-- Written task --
Rewrite the text lines of the material below as one numbered list, skipping any blank lines. Leave the pictures out of your answer.

(Dataset records)

* START *

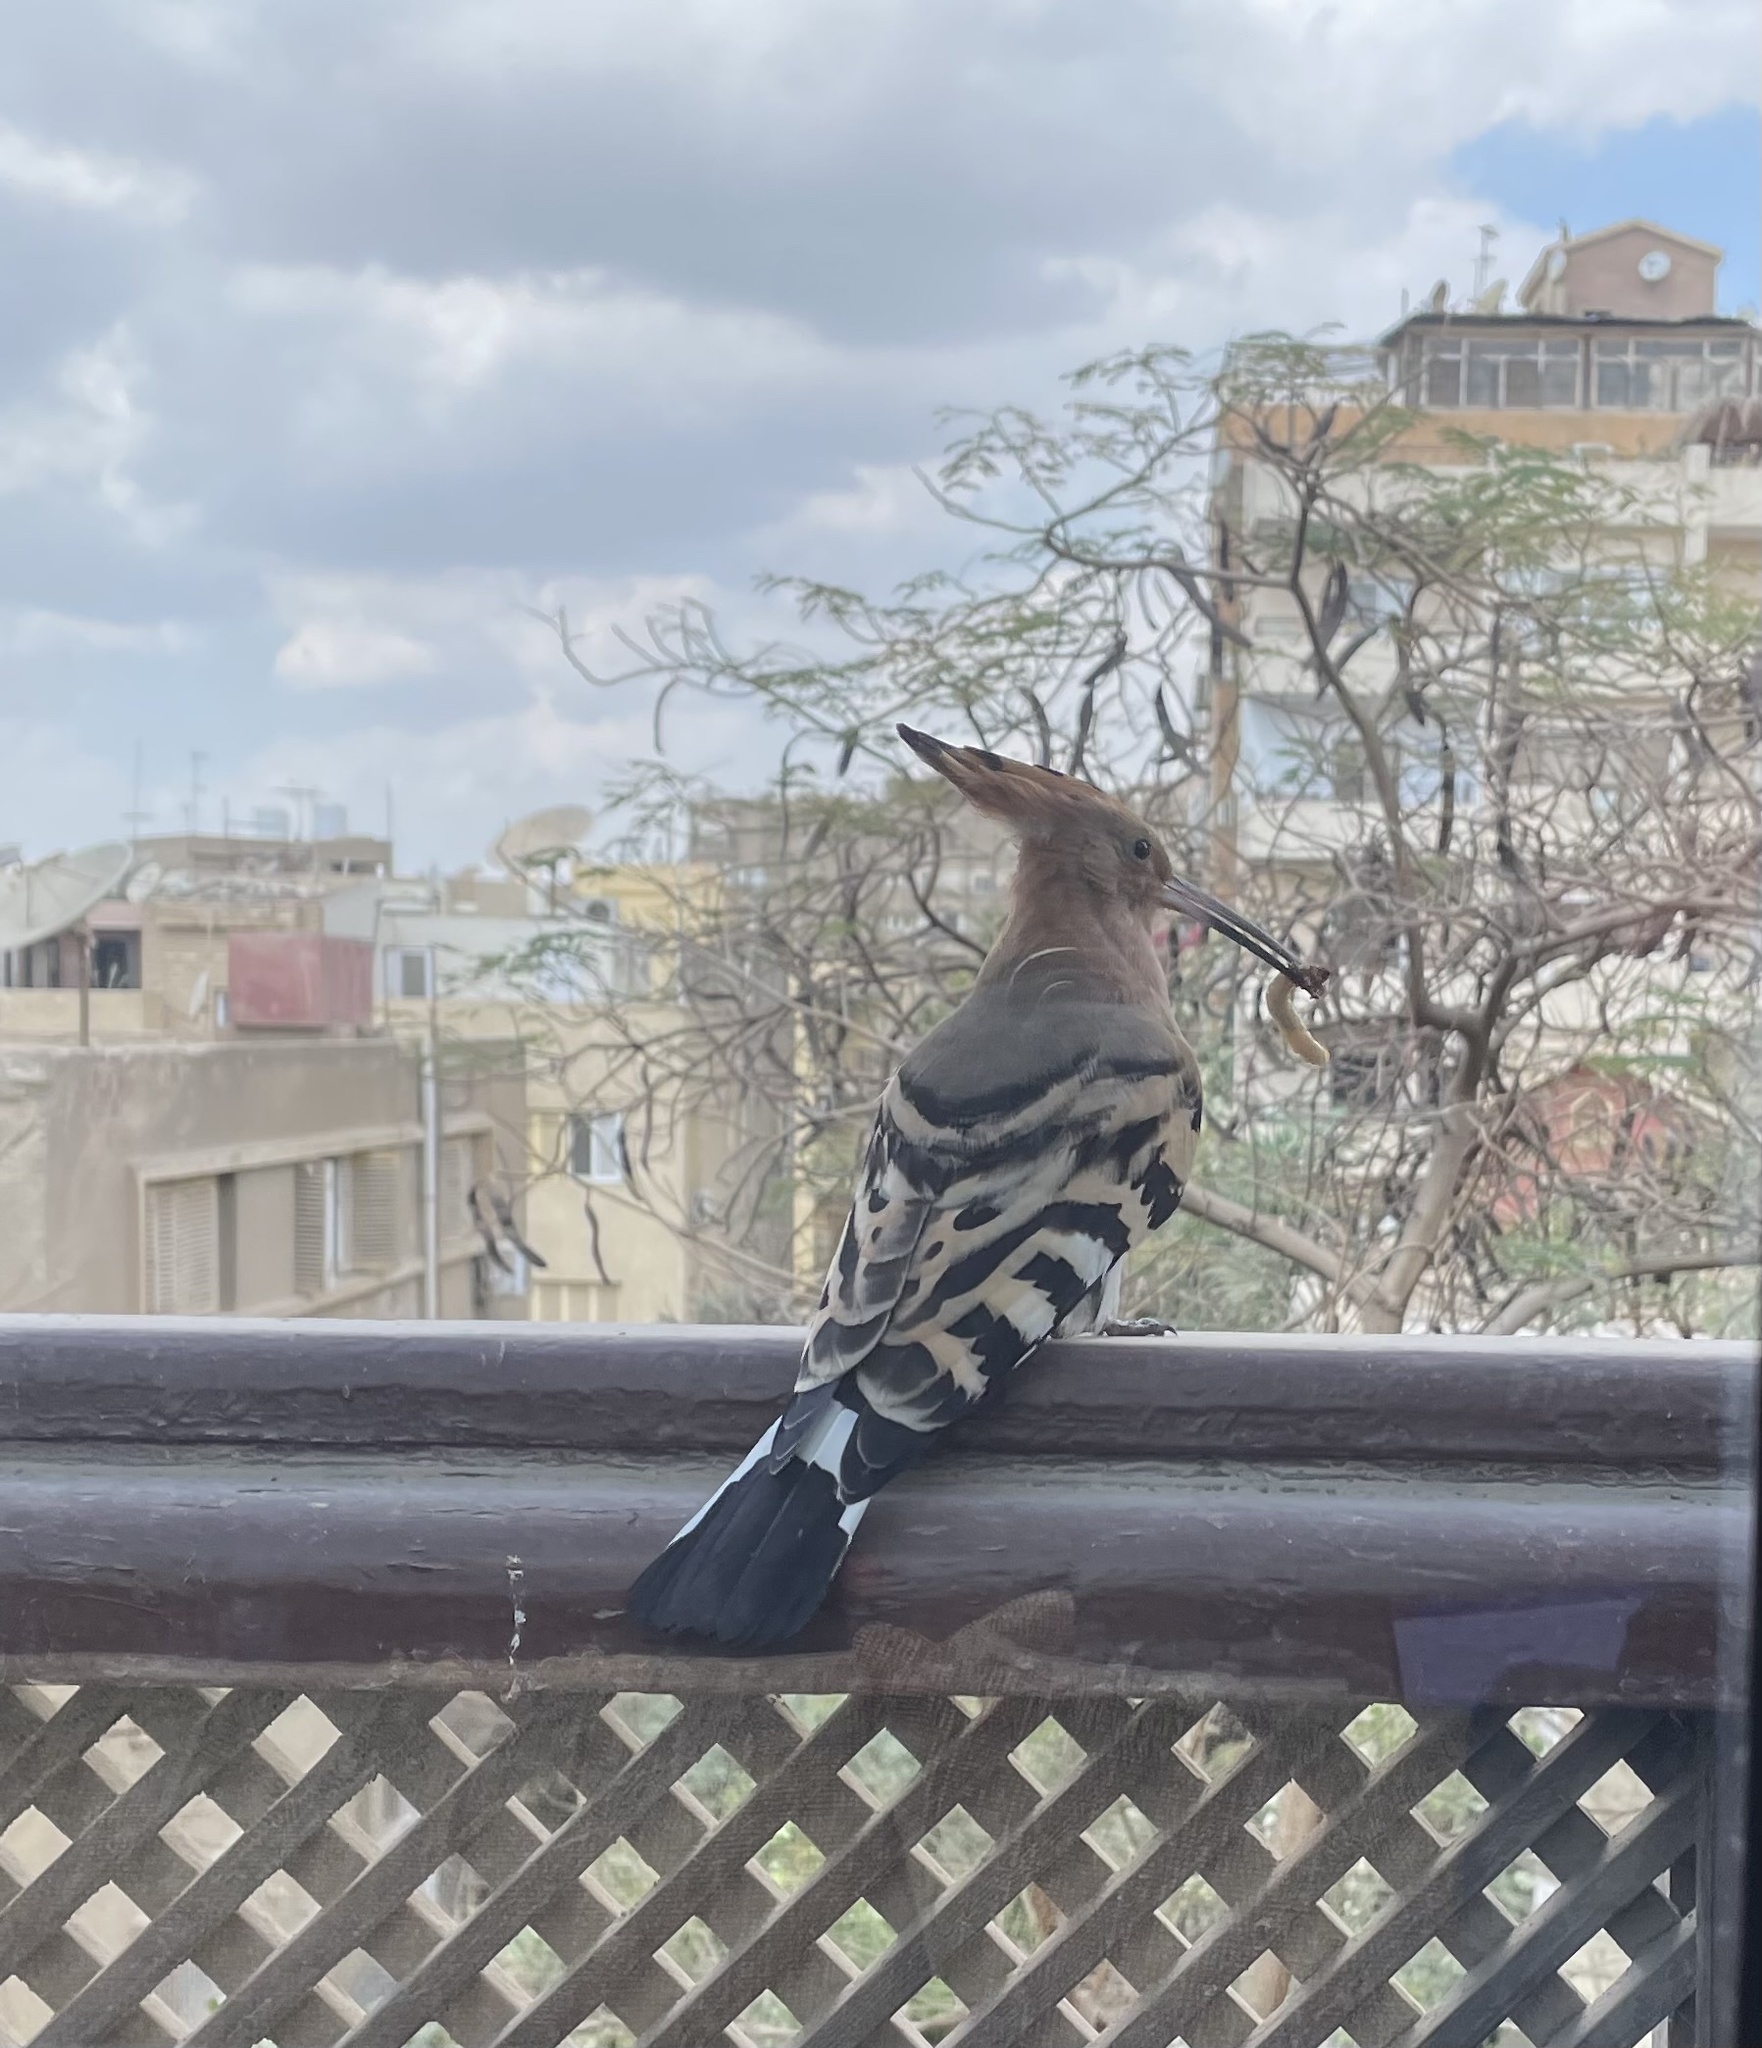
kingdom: Animalia
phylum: Chordata
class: Aves
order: Bucerotiformes
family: Upupidae
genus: Upupa
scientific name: Upupa epops
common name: Eurasian hoopoe
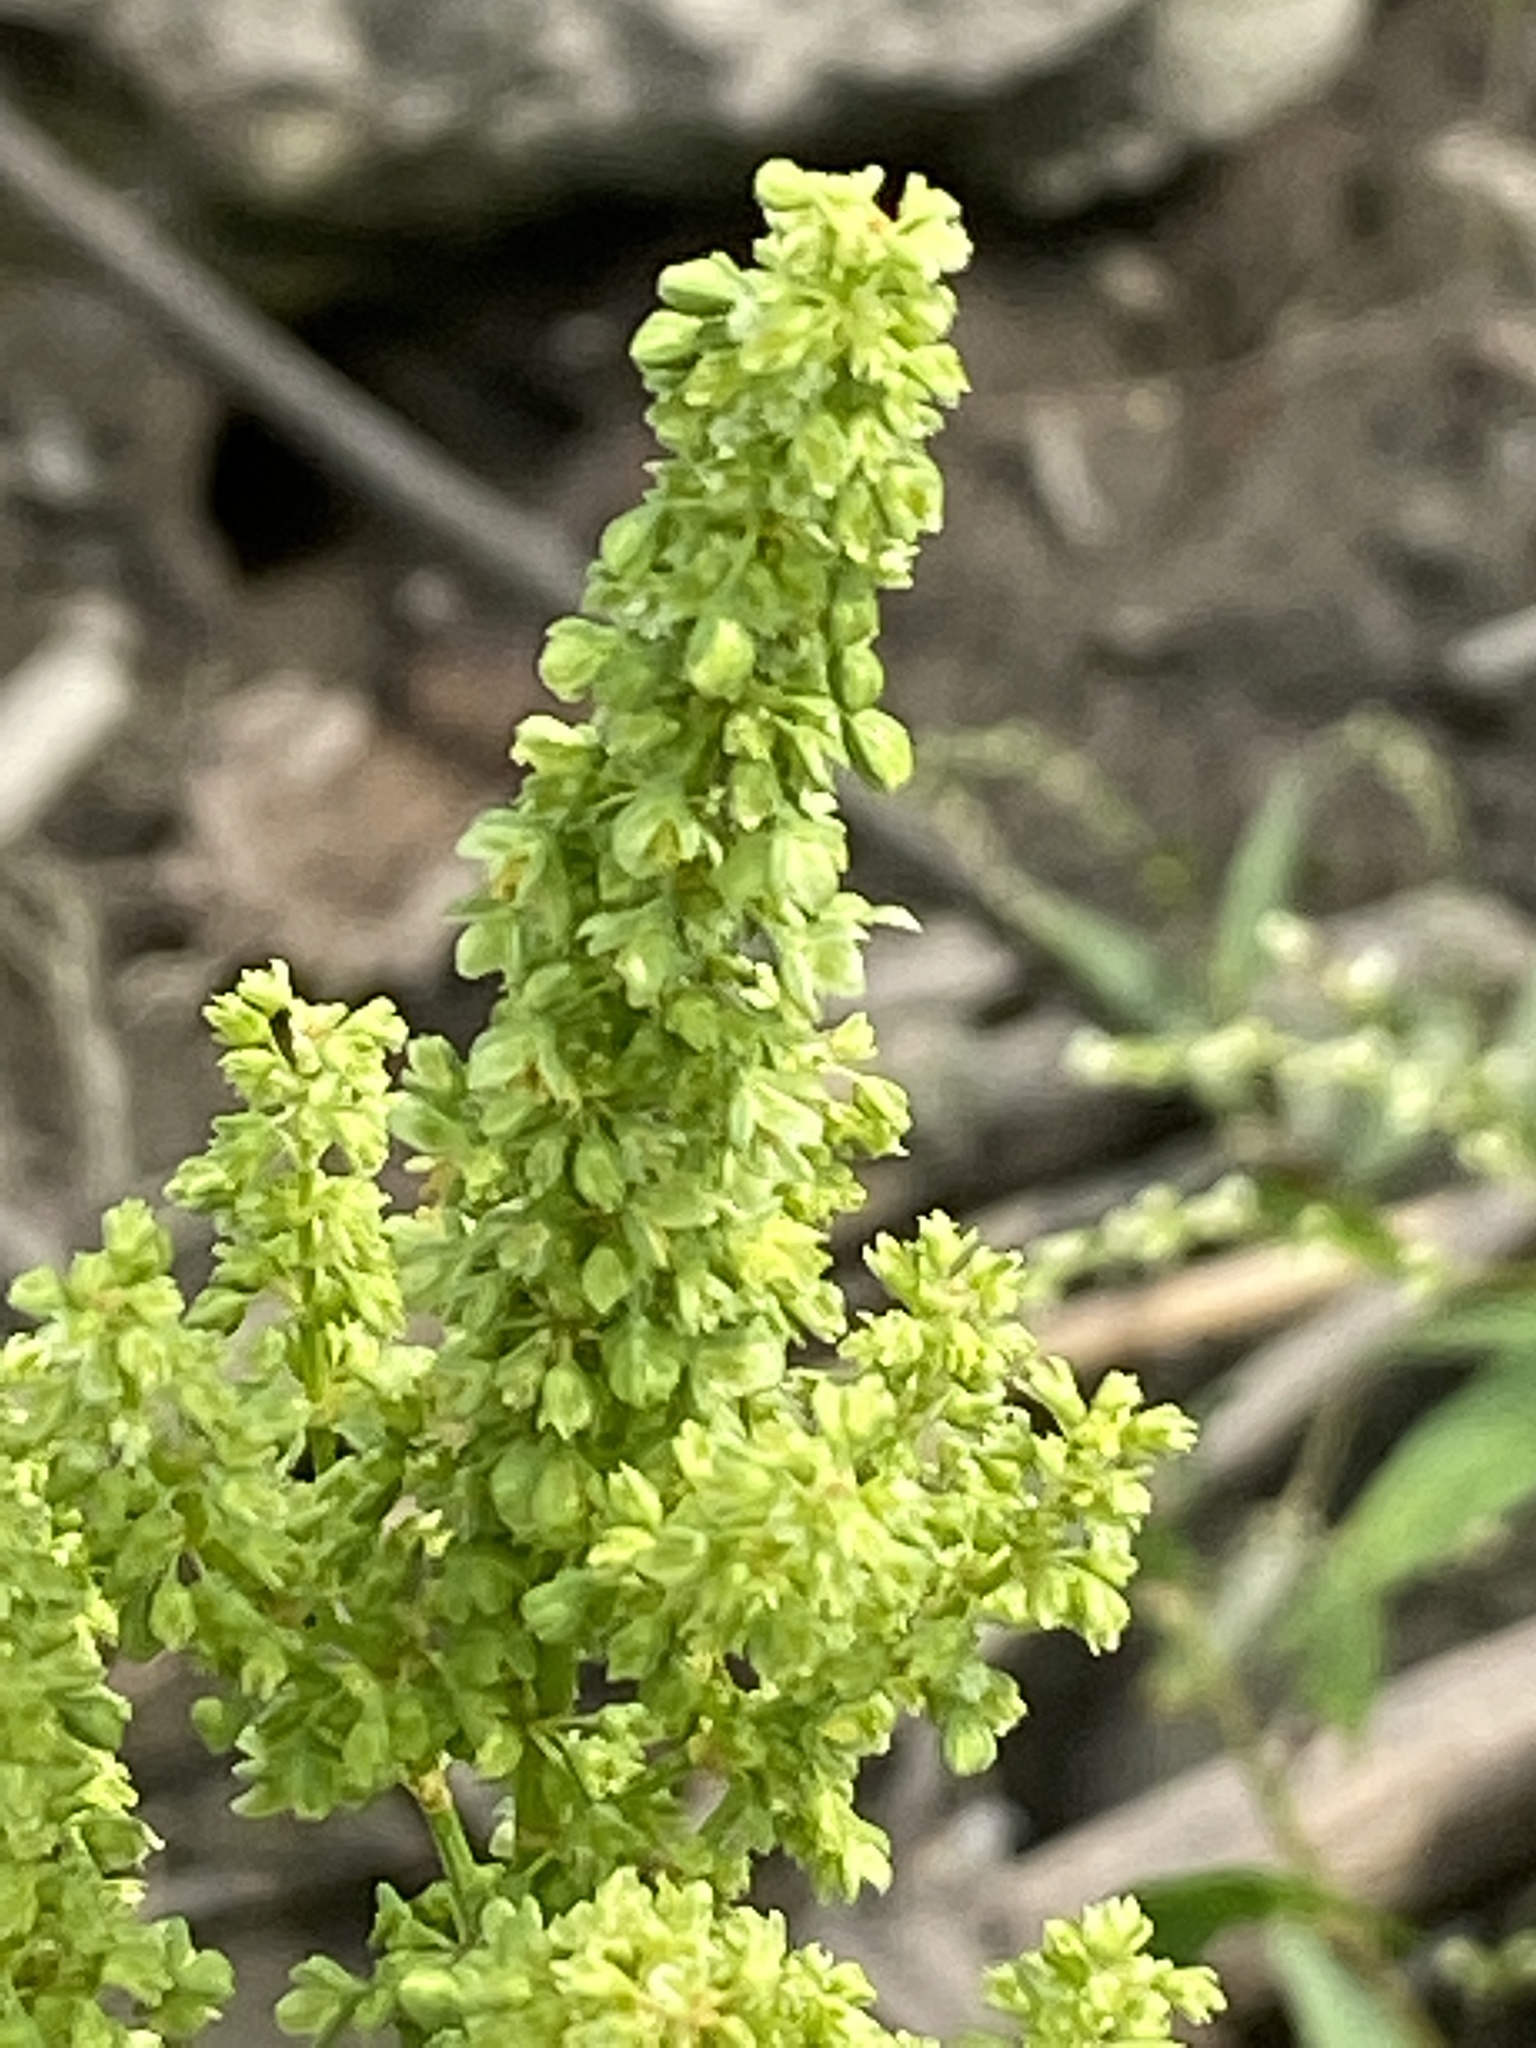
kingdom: Plantae
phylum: Tracheophyta
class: Magnoliopsida
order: Caryophyllales
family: Polygonaceae
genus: Rumex
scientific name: Rumex triangulivalvis
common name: Triangular-valve dock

* END *

-- Exercise result --
1. kingdom: Animalia
2. phylum: Chordata
3. class: Aves
4. order: Bucerotiformes
5. family: Upupidae
6. genus: Upupa
7. scientific name: Upupa epops
8. common name: Eurasian hoopoe
9. kingdom: Plantae
10. phylum: Tracheophyta
11. class: Magnoliopsida
12. order: Caryophyllales
13. family: Polygonaceae
14. genus: Rumex
15. scientific name: Rumex triangulivalvis
16. common name: Triangular-valve dock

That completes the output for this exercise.